# [Supplied passage]
********

Stanley HID 3000 pot mod 17-83W

2filthy3

Newly Enlightened
Joined
May 25, 2009
Messages
48
Location
Gypsy
I finally got myself a Stanley hid spotlight a few days ago, I have always been curious about the startup/boost circuit, this is what I found.

The rear tail stand cover contains a PCB, this controls charging and luckily also the power output from the ballast unit.

The picture below shows the internals of the spotlight, I have placed a red/blue dot on the PCB connector, this is the control signal to the ballast that regulates output power, in normal operation with the standard battery it ranges from .75 to 2 volts, though its own upper limit is 2.7v, and the lower practical limit is whatever voltage corresponds to the ballast operating at 20W, below 20w it will cut out.

P9050786-1-1.jpg


All the power reading are taken from the ballast supply lines, I assume the bulb Watts would be close to 85% of the given figures.

Upon startup the Ballast operates at 77 Watts, drifting down to 40 Watts continuous.

Once the bulb is hot, the ballast operates in a constant power mode, in standard form the ballast runs rock solid at 40 Watts input, from 9.6 volts to 15 volts, unfortunately my usual power supply was broken and I could not find the high voltage cut out.

********

Extracted data entries:

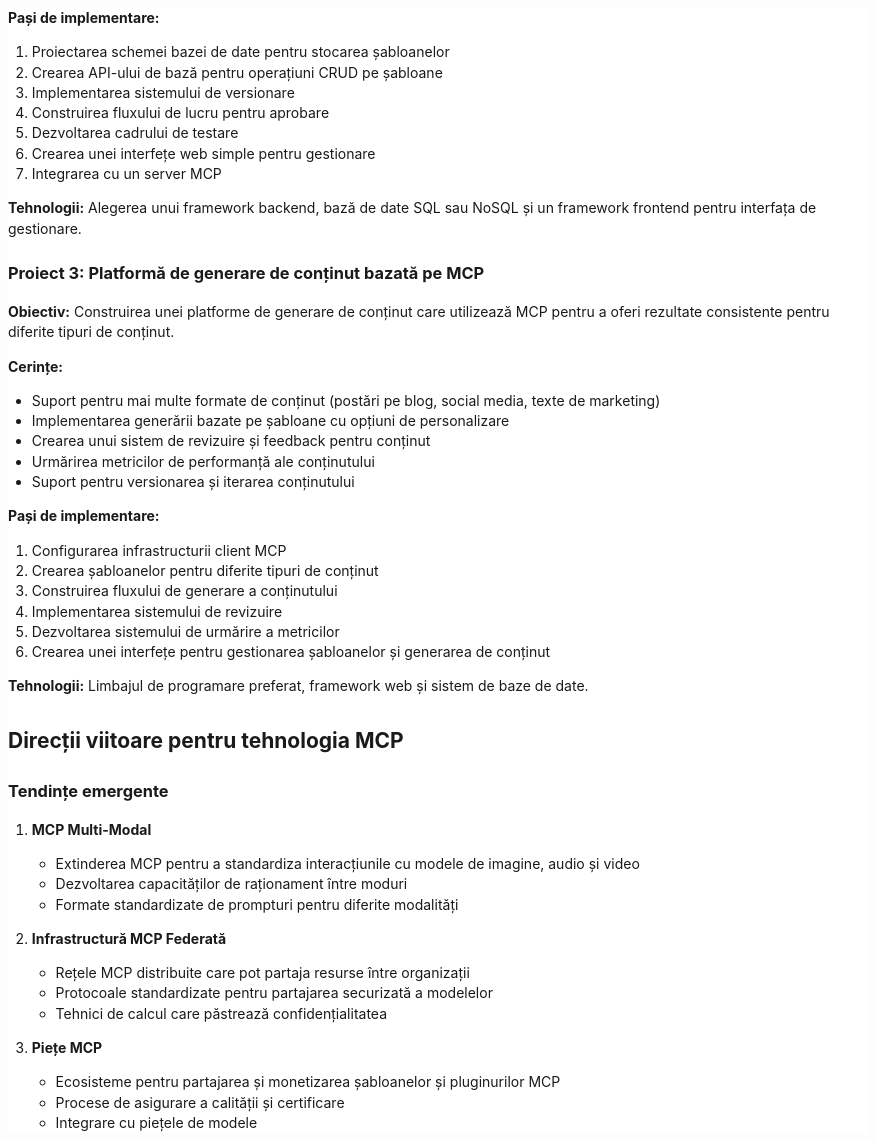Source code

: **Pași de implementare:**

1. Proiectarea schemei bazei de date pentru stocarea șabloanelor
2. Crearea API-ului de bază pentru operațiuni CRUD pe șabloane
3. Implementarea sistemului de versionare
4. Construirea fluxului de lucru pentru aprobare
5. Dezvoltarea cadrului de testare
6. Crearea unei interfețe web simple pentru gestionare
7. Integrarea cu un server MCP

**Tehnologii:** Alegerea unui framework backend, bază de date SQL sau NoSQL și un framework frontend pentru interfața de gestionare.

### Proiect 3: Platformă de generare de conținut bazată pe MCP

**Obiectiv:** Construirea unei platforme de generare de conținut care utilizează MCP pentru a oferi rezultate consistente pentru diferite tipuri de conținut.

**Cerințe:**

- Suport pentru mai multe formate de conținut (postări pe blog, social media, texte de marketing)
- Implementarea generării bazate pe șabloane cu opțiuni de personalizare
- Crearea unui sistem de revizuire și feedback pentru conținut
- Urmărirea metricilor de performanță ale conținutului
- Suport pentru versionarea și iterarea conținutului

**Pași de implementare:**

1. Configurarea infrastructurii client MCP
2. Crearea șabloanelor pentru diferite tipuri de conținut
3. Construirea fluxului de generare a conținutului
4. Implementarea sistemului de revizuire
5. Dezvoltarea sistemului de urmărire a metricilor
6. Crearea unei interfețe pentru gestionarea șabloanelor și generarea de conținut

**Tehnologii:** Limbajul de programare preferat, framework web și sistem de baze de date.

## Direcții viitoare pentru tehnologia MCP

### Tendințe emergente

1. **MCP Multi-Modal**
   - Extinderea MCP pentru a standardiza interacțiunile cu modele de imagine, audio și video
   - Dezvoltarea capacităților de raționament între moduri
   - Formate standardizate de prompturi pentru diferite modalități

2. **Infrastructură MCP Federată**
   - Rețele MCP distribuite care pot partaja resurse între organizații
   - Protocoale standardizate pentru partajarea securizată a modelelor
   - Tehnici de calcul care păstrează confidențialitatea

3. **Piețe MCP**
   - Ecosisteme pentru partajarea și monetizarea șabloanelor și pluginurilor MCP
   - Procese de asigurare a calității și certificare
   - Integrare cu piețele de modele
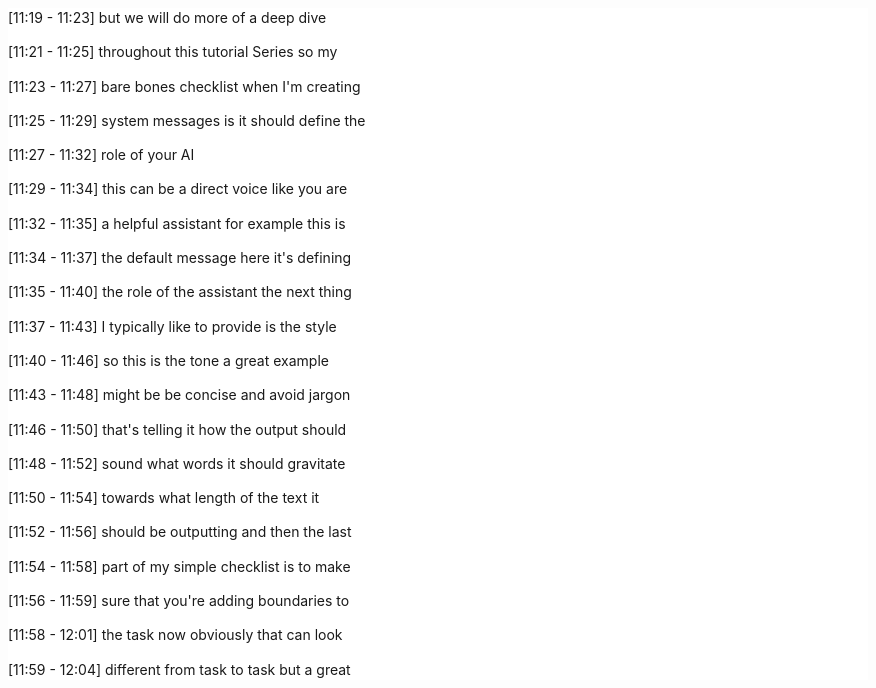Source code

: [11:19 - 11:23]
but we will do more of a deep dive

[11:21 - 11:25]
throughout this tutorial Series so my

[11:23 - 11:27]
bare bones checklist when I'm creating

[11:25 - 11:29]
system messages is it should define the

[11:27 - 11:32]
role of your AI

[11:29 - 11:34]
this can be a direct voice like you are

[11:32 - 11:35]
a helpful assistant for example this is

[11:34 - 11:37]
the default message here it's defining

[11:35 - 11:40]
the role of the assistant the next thing

[11:37 - 11:43]
I typically like to provide is the style

[11:40 - 11:46]
so this is the tone a great example

[11:43 - 11:48]
might be be concise and avoid jargon

[11:46 - 11:50]
that's telling it how the output should

[11:48 - 11:52]
sound what words it should gravitate

[11:50 - 11:54]
towards what length of the text it

[11:52 - 11:56]
should be outputting and then the last

[11:54 - 11:58]
part of my simple checklist is to make

[11:56 - 11:59]
sure that you're adding boundaries to

[11:58 - 12:01]
the task now obviously that can look

[11:59 - 12:04]
different from task to task but a great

********

# [Work order 1]
In the forum post about the Stanley HID spotlight, at how many watts does the ballast operate on startup?
# [Work order 2]
Can you gather every line in the listing that contains the string "what"?

# [Response 1]
77 watts.

# [Response 2]
sound what words it should gravitate
towards what length of the text it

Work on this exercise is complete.